WHAT YOU ARE ASKED TO DO
Return only the lines of the data below from the line with "21: (277, 213, 1.11)" up to and including the line with "42: (696, 302, 1.73)", exactly as written, with the pictures omitted.

Dataset entries
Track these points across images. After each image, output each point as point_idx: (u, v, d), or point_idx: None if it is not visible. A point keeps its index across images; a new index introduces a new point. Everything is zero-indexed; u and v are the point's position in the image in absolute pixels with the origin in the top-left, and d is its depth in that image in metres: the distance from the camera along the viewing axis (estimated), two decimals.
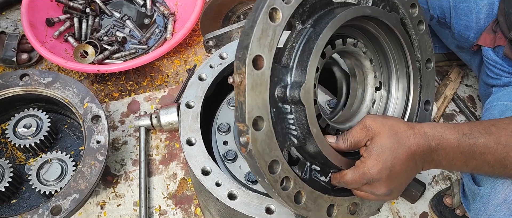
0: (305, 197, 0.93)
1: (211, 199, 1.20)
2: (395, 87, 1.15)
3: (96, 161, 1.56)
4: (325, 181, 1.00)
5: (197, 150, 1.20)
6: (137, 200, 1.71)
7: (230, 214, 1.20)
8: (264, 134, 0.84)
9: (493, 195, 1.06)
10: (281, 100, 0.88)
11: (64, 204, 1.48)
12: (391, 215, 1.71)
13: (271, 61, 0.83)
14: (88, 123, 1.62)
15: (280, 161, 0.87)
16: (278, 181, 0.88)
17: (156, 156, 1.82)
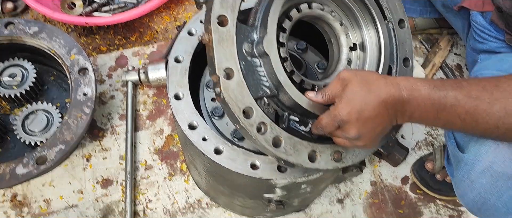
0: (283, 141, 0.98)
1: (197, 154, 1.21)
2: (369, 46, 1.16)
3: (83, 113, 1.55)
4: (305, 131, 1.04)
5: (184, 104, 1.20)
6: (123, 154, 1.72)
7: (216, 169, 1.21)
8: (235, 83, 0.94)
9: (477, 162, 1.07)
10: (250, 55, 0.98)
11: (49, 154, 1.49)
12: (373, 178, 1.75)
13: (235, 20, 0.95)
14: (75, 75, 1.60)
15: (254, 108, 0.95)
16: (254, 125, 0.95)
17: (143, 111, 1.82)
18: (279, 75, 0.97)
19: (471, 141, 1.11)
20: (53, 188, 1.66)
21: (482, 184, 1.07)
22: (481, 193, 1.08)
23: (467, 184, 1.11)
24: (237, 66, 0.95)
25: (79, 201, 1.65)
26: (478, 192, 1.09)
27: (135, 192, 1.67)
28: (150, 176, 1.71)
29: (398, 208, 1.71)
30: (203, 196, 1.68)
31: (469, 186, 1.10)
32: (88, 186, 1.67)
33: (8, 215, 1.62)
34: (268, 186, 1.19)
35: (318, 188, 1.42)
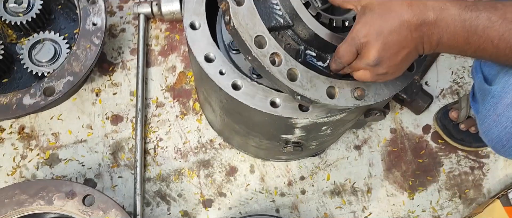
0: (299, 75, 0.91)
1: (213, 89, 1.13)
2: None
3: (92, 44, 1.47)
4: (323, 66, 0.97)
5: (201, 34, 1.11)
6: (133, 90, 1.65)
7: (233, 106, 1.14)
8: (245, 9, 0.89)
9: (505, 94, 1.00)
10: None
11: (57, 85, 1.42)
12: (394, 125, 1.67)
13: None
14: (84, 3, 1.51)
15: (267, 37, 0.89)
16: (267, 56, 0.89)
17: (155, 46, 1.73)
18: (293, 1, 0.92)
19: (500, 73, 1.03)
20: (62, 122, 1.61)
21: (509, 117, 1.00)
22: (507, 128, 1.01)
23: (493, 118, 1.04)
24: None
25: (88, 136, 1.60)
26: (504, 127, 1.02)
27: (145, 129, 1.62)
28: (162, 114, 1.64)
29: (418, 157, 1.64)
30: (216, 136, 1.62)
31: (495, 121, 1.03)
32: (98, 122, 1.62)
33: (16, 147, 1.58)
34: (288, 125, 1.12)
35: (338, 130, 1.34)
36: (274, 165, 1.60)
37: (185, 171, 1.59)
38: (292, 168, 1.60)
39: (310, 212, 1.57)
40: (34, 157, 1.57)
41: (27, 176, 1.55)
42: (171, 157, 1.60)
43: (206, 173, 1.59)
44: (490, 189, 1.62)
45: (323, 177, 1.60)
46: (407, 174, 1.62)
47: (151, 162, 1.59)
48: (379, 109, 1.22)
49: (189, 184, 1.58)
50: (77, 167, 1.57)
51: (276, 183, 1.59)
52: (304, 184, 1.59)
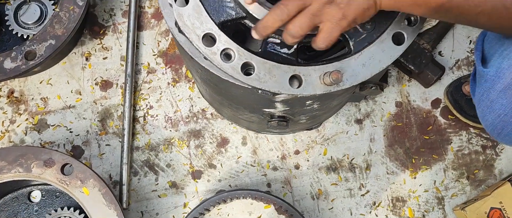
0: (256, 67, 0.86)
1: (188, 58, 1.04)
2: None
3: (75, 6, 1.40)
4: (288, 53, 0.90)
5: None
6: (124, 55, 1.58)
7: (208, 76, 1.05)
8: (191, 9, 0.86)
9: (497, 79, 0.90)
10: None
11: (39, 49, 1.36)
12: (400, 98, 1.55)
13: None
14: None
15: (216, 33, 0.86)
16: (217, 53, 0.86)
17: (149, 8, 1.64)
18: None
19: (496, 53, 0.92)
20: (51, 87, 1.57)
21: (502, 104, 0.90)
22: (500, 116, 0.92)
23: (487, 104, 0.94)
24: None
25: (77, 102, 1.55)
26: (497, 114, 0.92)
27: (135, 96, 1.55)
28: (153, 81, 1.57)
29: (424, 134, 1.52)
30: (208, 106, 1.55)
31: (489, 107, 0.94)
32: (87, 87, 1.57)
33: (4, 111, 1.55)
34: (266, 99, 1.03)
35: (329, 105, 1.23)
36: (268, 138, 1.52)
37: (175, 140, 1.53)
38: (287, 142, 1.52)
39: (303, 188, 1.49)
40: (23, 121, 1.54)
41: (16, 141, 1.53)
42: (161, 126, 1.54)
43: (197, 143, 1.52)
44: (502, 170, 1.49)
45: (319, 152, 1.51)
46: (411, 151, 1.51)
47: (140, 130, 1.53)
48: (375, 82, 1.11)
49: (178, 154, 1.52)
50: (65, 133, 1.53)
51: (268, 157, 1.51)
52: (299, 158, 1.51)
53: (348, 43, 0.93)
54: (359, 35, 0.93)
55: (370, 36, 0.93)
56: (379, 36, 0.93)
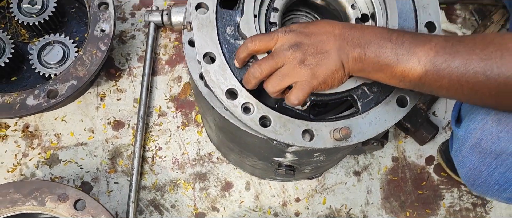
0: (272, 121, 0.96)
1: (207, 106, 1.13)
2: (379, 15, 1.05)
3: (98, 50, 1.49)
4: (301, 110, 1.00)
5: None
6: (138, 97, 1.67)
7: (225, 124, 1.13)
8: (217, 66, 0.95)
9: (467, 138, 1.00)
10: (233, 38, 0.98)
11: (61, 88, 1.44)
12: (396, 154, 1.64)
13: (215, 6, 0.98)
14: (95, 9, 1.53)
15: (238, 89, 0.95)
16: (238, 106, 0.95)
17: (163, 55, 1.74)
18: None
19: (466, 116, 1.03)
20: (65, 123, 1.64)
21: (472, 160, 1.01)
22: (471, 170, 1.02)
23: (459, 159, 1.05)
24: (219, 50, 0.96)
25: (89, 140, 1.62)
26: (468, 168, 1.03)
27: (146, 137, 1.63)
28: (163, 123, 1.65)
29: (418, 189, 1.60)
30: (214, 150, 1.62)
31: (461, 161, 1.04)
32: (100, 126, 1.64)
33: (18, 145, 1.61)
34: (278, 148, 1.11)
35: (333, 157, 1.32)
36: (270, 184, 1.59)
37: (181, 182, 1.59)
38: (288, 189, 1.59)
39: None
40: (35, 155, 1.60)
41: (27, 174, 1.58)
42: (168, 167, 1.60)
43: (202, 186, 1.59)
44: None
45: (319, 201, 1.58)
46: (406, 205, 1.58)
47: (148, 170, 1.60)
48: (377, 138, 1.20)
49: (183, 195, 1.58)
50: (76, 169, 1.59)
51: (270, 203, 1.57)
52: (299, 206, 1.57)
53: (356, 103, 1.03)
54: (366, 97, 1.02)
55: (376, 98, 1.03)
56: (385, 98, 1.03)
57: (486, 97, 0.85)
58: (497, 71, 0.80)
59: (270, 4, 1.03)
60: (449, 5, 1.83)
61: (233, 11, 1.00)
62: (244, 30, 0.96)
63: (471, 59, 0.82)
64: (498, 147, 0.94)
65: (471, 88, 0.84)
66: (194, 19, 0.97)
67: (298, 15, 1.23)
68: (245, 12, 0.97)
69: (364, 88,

* * *

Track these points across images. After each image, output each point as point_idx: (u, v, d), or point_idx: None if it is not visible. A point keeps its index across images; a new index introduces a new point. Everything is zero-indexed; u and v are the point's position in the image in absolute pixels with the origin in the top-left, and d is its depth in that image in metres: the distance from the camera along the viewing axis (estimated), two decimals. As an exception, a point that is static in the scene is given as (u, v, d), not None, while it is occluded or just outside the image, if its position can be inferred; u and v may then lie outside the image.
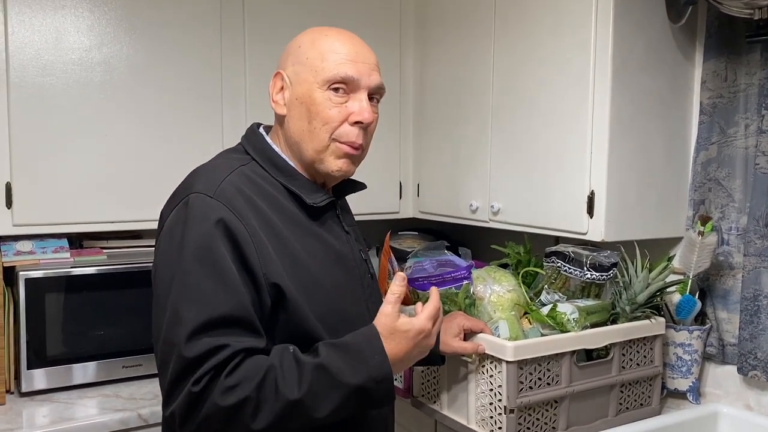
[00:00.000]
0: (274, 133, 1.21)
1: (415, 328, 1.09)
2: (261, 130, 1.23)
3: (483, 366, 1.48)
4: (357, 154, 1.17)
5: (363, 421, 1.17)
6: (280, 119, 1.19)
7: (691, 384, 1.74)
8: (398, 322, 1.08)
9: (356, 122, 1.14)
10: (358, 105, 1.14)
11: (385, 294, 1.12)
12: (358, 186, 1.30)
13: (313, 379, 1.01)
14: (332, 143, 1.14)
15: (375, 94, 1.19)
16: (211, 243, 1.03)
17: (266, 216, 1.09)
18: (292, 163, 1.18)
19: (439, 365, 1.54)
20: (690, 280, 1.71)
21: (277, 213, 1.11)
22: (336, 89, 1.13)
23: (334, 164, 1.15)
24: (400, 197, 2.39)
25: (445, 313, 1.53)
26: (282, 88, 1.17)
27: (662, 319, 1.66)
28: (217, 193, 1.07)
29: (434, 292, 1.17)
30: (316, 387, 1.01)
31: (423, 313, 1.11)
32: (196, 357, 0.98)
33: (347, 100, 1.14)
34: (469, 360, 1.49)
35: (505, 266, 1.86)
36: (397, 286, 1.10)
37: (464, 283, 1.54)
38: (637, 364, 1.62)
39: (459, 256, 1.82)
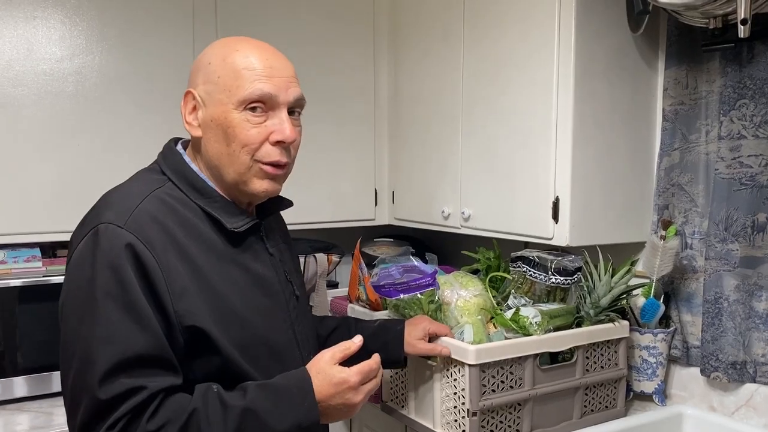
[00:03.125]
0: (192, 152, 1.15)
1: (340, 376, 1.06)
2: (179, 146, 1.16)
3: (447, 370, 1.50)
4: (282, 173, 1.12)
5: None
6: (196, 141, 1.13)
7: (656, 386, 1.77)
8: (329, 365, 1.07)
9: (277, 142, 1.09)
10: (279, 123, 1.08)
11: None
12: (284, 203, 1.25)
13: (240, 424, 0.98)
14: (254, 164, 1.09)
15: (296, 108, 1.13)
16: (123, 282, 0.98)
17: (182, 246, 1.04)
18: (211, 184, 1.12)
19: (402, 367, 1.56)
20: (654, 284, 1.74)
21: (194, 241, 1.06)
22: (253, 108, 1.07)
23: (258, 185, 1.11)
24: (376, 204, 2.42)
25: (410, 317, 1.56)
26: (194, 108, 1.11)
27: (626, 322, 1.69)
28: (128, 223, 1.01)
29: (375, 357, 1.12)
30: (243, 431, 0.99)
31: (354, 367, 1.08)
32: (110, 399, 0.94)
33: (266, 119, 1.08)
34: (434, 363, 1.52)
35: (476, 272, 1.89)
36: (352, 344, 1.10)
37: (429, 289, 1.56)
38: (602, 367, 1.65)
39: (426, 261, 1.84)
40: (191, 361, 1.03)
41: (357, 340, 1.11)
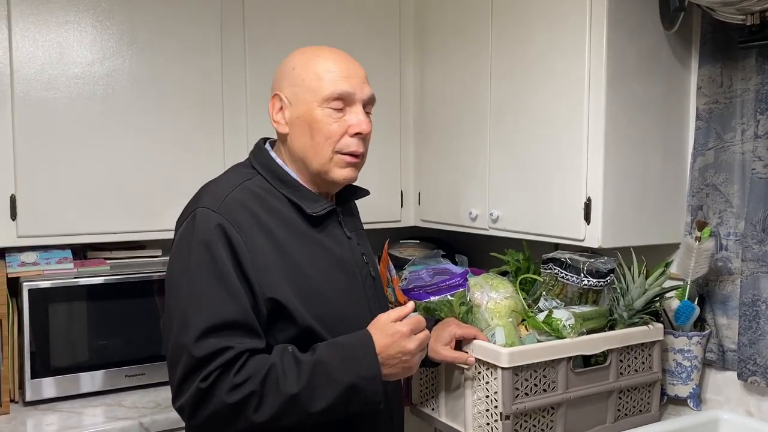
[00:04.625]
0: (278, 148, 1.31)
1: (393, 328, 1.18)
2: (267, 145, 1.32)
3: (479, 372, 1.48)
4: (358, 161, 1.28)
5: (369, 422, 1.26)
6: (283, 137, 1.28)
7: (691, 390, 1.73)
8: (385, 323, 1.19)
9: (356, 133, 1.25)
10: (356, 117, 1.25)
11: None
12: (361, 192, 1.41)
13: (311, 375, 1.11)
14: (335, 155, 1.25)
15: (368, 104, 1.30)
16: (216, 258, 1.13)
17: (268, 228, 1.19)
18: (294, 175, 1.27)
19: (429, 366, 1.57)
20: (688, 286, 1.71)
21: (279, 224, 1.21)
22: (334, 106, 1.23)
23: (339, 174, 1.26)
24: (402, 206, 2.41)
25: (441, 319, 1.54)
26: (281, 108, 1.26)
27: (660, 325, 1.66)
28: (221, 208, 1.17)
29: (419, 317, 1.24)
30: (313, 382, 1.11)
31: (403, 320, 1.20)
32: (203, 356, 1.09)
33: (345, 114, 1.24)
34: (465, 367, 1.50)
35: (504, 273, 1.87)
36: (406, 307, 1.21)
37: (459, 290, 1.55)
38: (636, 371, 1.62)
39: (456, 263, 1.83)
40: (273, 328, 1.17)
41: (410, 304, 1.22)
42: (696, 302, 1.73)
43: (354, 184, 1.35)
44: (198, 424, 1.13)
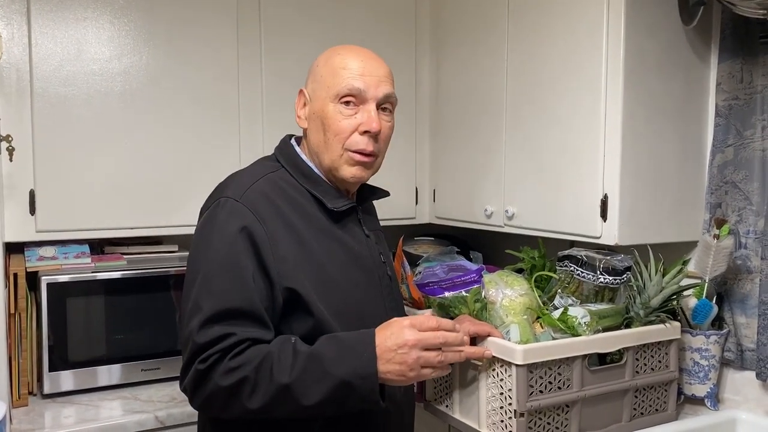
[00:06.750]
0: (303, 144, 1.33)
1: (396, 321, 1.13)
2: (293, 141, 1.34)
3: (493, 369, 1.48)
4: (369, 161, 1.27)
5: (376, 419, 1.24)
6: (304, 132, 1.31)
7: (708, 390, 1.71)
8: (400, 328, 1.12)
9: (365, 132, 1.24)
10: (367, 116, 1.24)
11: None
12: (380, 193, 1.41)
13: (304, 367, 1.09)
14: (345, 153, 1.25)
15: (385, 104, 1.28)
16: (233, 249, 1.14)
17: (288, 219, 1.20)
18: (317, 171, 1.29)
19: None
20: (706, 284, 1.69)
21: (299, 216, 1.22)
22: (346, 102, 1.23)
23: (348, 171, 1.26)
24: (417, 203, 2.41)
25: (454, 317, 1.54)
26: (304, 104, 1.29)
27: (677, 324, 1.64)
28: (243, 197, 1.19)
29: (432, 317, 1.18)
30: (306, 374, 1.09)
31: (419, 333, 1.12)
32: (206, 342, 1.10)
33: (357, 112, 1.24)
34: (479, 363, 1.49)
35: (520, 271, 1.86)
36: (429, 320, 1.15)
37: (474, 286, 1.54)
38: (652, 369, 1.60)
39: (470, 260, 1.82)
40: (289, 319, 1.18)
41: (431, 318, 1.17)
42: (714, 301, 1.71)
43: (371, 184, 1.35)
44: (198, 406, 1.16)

ANSWER SECTION
21: (277, 213, 1.11)
22: (336, 89, 1.13)
23: (334, 164, 1.15)
24: (400, 197, 2.39)
25: (445, 313, 1.53)
26: (282, 88, 1.17)
27: (662, 319, 1.66)
28: (217, 193, 1.07)
29: (434, 292, 1.17)
30: (316, 387, 1.01)
31: (423, 313, 1.11)
32: (196, 357, 0.98)
33: (347, 100, 1.14)
34: (469, 360, 1.49)
35: (505, 266, 1.86)
36: (397, 286, 1.10)
37: (464, 283, 1.54)
38: (637, 364, 1.62)
39: (459, 256, 1.82)
[00:03.125]
0: (192, 152, 1.15)
1: (340, 376, 1.06)
2: (179, 146, 1.16)
3: (447, 370, 1.50)
4: (282, 173, 1.12)
5: None
6: (196, 141, 1.13)
7: (656, 386, 1.77)
8: (329, 365, 1.07)
9: (277, 142, 1.09)
10: (279, 123, 1.08)
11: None
12: (284, 203, 1.25)
13: (240, 424, 0.98)
14: (254, 164, 1.09)
15: (296, 108, 1.13)
16: (123, 282, 0.98)
17: (182, 246, 1.04)
18: (211, 184, 1.12)
19: (402, 367, 1.56)
20: (654, 284, 1.74)
21: (194, 241, 1.06)
22: (253, 108, 1.07)
23: (258, 185, 1.11)
24: (376, 204, 2.42)
25: (410, 317, 1.56)
26: (194, 108, 1.11)
27: (626, 322, 1.69)
28: (128, 223, 1.01)
29: (375, 357, 1.12)
30: (243, 431, 0.99)
31: (354, 367, 1.08)
32: (110, 399, 0.94)
33: (266, 119, 1.08)
34: (434, 363, 1.52)
35: (476, 272, 1.89)
36: (352, 344, 1.10)
37: (429, 289, 1.56)
38: (602, 367, 1.65)
39: (426, 261, 1.84)
40: (191, 361, 1.03)
41: (357, 340, 1.11)
[00:04.625]
0: (278, 148, 1.31)
1: (393, 328, 1.18)
2: (267, 145, 1.32)
3: (479, 372, 1.48)
4: (358, 161, 1.28)
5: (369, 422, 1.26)
6: (283, 137, 1.28)
7: (691, 390, 1.73)
8: (385, 323, 1.19)
9: (356, 133, 1.25)
10: (356, 117, 1.25)
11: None
12: (361, 192, 1.41)
13: (311, 375, 1.11)
14: (335, 155, 1.25)
15: (368, 104, 1.30)
16: (216, 258, 1.13)
17: (268, 228, 1.19)
18: (294, 175, 1.27)
19: (429, 366, 1.57)
20: (688, 286, 1.71)
21: (279, 224, 1.21)
22: (334, 106, 1.23)
23: (339, 174, 1.26)
24: (402, 206, 2.41)
25: (441, 319, 1.54)
26: (281, 108, 1.26)
27: (660, 325, 1.66)
28: (221, 208, 1.17)
29: (419, 317, 1.24)
30: (313, 382, 1.11)
31: (403, 320, 1.20)
32: (203, 356, 1.09)
33: (345, 114, 1.24)
34: (465, 367, 1.50)
35: (504, 273, 1.87)
36: (406, 307, 1.21)
37: (459, 290, 1.55)
38: (636, 371, 1.62)
39: (456, 263, 1.83)
40: (273, 328, 1.17)
41: (410, 304, 1.22)
42: (696, 302, 1.73)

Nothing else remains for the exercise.